Yaklaşık bir saatlik uçuştan sonra doğu Afrika ülkesi Kenya’nın başkenti Nairobihava alanına indik. Bizi gece 21.00 sularında hava alanı çıkışında Türk Okullarında lisede okuyan Abdullah isminde Kenyalı siyahî delikanlı karşıladı. Bizlere abiler hoş geldiniz karşılaması yaptı. Abdullah Somali’de anne ve babasını kaybetmiş, Türk okulunda yatılı okuyan Türkçeyi güzel konuşan, üzerindeki altın yıldız takım elbisesiyle adeta bizden biri olmuş. Takım elbisesinin önünü iliklemiş, çok saygılı, biz bir şeyler sormadan konuşmayan, bizim önümüze geçmeden “Buyurun ağabeyler” demesi arkadaşları mest etti.  

              Bizleri bir transport’la yaklaşık 30 dakika karanlığı aydınlatan sıcak ilgi ve alakalarıyla Feza Türk okuluna götürdüler. Yolda hazırlana üç günlük karşılama gezilecek yerler ve uğurlama ile birlikte bütün detay gezi programı hazırlanmış ve bize takdim edildi. Türk okulunda hazırlanan akşam yemeğini yerken aşçıları sorduk “Bizlerde hizmet için buralardayız” dediler. Yani fedakâr ali cenap Anadolu insanı yaklaşık yüz kırk ülkesine sevgiyi kardeşliği kendi öz değerleriyle insanlığa el uzatma seferberliğinde hicreti; sadece öğretmenlerle bırakılmamış, aşçısı, muhasebecisi, esnafı tam bir diyar gamlıkla oralarda gönül zenginliğini görmek bizleri heyecanlandırdı.

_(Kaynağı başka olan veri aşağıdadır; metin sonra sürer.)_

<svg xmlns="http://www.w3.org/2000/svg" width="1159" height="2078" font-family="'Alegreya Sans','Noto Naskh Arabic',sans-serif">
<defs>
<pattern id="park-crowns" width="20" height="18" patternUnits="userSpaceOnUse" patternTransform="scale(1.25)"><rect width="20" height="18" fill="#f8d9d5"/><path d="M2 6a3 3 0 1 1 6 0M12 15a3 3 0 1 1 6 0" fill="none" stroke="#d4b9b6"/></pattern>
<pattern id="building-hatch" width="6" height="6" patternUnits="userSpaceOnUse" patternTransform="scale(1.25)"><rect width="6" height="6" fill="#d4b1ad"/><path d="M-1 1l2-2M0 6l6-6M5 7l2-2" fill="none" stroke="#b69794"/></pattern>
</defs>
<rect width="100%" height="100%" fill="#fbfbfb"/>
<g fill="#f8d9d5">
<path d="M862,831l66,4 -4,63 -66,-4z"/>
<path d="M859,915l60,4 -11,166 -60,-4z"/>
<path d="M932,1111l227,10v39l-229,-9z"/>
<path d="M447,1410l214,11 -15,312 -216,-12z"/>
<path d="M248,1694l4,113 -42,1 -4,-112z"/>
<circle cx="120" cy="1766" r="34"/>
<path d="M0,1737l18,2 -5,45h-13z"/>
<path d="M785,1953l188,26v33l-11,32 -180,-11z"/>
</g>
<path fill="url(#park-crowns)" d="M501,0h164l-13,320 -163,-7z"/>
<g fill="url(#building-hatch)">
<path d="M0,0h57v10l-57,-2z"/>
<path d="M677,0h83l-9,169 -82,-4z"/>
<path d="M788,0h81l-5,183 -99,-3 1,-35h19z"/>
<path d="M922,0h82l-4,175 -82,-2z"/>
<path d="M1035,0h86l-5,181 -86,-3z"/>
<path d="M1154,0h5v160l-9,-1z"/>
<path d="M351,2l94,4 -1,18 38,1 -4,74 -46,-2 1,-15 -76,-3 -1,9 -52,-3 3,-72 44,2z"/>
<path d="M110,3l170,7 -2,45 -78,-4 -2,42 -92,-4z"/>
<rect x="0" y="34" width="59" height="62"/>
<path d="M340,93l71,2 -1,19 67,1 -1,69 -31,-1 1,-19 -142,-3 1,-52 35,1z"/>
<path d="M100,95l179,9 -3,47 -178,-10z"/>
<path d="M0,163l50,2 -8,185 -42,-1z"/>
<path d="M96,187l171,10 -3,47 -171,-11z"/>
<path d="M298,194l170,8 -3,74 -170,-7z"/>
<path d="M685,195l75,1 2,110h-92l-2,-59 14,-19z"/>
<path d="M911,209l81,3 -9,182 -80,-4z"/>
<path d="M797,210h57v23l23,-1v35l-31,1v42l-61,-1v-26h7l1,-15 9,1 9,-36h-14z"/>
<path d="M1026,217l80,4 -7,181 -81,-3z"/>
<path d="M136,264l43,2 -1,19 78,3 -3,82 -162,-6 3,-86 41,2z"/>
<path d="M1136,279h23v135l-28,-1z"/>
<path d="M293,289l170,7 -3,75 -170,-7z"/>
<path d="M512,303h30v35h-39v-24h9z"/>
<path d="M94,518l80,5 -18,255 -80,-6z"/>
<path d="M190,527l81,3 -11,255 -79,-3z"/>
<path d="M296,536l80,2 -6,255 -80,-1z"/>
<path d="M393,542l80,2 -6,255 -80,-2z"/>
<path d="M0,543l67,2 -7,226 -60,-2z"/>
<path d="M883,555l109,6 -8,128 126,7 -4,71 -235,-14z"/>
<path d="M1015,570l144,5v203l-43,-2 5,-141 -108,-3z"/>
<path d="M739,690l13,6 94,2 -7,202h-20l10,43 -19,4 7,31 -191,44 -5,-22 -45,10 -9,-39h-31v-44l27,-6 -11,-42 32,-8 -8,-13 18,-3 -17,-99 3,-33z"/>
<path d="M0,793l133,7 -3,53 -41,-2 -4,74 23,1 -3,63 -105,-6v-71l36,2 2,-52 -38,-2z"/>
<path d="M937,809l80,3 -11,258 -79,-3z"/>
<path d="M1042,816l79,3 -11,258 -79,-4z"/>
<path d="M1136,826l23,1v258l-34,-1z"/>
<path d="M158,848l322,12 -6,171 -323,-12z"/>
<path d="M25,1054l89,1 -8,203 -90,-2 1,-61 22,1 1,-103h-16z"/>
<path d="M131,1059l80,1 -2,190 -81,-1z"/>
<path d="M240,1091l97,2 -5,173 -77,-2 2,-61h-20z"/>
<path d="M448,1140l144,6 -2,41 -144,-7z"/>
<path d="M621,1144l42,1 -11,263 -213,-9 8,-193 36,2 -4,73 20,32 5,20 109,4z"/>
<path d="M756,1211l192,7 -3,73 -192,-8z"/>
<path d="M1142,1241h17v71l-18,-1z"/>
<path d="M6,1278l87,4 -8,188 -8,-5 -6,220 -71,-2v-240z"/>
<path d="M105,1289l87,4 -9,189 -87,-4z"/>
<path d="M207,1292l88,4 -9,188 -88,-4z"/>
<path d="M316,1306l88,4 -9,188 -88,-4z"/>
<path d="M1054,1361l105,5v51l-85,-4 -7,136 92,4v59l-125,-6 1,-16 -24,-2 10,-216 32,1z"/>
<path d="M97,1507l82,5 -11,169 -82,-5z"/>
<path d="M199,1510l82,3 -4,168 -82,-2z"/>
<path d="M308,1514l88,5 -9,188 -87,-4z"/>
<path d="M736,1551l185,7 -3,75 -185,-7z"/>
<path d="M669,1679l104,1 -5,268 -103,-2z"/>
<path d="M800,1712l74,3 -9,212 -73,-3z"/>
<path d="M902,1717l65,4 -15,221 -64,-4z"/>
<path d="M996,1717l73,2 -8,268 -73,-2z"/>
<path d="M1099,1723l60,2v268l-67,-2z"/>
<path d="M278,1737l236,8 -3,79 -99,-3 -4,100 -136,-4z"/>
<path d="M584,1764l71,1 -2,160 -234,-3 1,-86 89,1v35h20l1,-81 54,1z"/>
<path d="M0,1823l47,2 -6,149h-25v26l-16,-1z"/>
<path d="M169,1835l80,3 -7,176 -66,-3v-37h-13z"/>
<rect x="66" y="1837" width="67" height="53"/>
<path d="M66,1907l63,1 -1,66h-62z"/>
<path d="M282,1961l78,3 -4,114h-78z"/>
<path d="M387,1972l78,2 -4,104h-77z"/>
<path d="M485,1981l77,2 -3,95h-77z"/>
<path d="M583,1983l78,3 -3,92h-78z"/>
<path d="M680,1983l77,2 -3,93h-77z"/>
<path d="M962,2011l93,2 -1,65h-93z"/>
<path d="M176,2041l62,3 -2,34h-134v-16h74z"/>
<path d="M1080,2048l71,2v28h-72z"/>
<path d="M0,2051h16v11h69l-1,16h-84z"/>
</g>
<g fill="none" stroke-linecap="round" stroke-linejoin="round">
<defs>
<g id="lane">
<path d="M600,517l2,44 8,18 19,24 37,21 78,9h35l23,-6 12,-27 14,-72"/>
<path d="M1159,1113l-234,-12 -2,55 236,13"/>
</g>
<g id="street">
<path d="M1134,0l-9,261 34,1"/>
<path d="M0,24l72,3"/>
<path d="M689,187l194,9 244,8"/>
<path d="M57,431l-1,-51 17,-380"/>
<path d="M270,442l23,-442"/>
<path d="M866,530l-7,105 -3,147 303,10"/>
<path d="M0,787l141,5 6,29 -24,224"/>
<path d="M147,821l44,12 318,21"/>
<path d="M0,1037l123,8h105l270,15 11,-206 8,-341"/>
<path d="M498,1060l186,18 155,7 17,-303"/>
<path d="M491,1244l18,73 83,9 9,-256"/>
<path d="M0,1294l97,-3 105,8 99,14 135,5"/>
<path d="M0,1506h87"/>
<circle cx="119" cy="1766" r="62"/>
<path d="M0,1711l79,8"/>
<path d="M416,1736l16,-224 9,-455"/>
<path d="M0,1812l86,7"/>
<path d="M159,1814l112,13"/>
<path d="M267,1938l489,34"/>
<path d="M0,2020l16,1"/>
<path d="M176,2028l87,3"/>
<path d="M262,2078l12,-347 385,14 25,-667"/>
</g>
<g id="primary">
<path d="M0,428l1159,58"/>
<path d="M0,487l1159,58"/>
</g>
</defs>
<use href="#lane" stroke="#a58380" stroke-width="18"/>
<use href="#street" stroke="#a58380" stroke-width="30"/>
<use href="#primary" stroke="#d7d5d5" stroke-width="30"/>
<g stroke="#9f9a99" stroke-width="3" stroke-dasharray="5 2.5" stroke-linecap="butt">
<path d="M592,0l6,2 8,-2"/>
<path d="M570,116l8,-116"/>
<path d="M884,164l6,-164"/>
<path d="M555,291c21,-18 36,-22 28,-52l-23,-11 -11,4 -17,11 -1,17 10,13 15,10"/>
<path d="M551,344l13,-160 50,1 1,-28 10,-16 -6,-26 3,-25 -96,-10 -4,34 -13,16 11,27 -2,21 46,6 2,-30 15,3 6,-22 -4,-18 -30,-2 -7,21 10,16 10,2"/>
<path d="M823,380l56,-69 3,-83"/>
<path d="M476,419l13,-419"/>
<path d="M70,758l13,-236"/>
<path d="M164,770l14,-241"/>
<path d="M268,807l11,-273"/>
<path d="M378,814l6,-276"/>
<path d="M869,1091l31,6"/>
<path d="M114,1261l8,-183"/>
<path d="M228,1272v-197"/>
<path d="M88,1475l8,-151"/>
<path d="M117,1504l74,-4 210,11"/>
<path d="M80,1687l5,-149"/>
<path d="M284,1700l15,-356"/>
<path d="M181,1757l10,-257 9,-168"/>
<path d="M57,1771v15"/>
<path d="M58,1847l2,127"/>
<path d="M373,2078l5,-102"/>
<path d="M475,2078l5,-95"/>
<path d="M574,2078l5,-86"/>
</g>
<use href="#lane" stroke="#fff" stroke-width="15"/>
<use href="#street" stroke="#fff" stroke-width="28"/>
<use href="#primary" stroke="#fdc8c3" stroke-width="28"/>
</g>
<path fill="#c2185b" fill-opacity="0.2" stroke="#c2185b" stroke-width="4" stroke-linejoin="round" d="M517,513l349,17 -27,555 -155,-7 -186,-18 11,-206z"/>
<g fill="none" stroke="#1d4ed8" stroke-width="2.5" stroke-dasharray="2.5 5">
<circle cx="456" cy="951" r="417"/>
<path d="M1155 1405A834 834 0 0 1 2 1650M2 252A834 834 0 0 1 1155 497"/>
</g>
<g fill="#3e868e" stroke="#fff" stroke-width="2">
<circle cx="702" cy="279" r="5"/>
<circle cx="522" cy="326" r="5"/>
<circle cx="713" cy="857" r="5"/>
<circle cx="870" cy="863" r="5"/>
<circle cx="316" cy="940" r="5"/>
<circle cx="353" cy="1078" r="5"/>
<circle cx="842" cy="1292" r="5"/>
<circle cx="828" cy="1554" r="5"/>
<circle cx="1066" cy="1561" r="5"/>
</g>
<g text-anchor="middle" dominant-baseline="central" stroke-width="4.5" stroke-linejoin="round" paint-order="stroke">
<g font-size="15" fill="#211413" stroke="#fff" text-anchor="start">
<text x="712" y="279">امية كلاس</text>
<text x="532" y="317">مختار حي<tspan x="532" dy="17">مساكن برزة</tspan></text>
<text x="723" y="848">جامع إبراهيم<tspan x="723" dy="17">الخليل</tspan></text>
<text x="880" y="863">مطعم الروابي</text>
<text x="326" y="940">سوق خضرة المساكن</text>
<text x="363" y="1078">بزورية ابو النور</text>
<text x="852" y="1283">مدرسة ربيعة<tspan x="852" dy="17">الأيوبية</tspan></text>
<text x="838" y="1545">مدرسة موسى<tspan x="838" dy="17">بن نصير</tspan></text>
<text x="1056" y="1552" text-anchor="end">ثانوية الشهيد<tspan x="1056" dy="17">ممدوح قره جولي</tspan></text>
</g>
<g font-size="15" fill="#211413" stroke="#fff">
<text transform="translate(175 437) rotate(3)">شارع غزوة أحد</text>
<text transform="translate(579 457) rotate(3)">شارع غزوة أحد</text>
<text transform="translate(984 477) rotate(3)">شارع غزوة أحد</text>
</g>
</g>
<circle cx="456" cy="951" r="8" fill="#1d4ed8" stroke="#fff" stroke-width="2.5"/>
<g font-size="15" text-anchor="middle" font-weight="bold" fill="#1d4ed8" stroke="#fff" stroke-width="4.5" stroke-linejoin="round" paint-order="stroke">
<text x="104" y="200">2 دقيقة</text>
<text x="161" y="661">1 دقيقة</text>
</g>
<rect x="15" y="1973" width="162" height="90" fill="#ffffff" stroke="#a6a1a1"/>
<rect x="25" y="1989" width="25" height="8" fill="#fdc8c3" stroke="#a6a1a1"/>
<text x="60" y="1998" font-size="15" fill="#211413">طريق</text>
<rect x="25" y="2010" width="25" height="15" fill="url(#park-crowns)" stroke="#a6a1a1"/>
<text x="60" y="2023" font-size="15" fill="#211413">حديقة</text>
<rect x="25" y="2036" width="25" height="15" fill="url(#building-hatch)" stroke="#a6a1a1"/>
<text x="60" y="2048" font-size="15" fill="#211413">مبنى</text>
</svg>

             Akşam yemeğinden sonra çay için okul bahçesinde Afrika’ya gelen diğer gönüllü hizmet insanlarıyla hatıralar paylaşıldı. Yaşananlarda; kesilen kurbanları emniyetin olmadığı ülkede güvenlik güçleriyle dağıtıldığını, kesimde kurban kanlarının yerli halk tarafından kurutulup yıl içerisinde yemeklerine et kokusu katması sağladıklarını hayretle anlattılar. Bir başka yaşanan hadise yerlilerin yakaladığı yılanı üçe bölüp paylaşıp yemek niyetle götürmeleri arkadaşları şok etmiş.

            23.00 sularında otelimize dönüp odalarımıza yerleştik. 30 Ekim Sabah namazından sonra 06.30 gibi safari için hareket ettik. Üç saatlik safari seyahatimizde doğal ortamda zürafasından geyiklerine, devekuşundan ceylanlara kadar birçok Afrika ormanları hayvanlarını yakinen gördük.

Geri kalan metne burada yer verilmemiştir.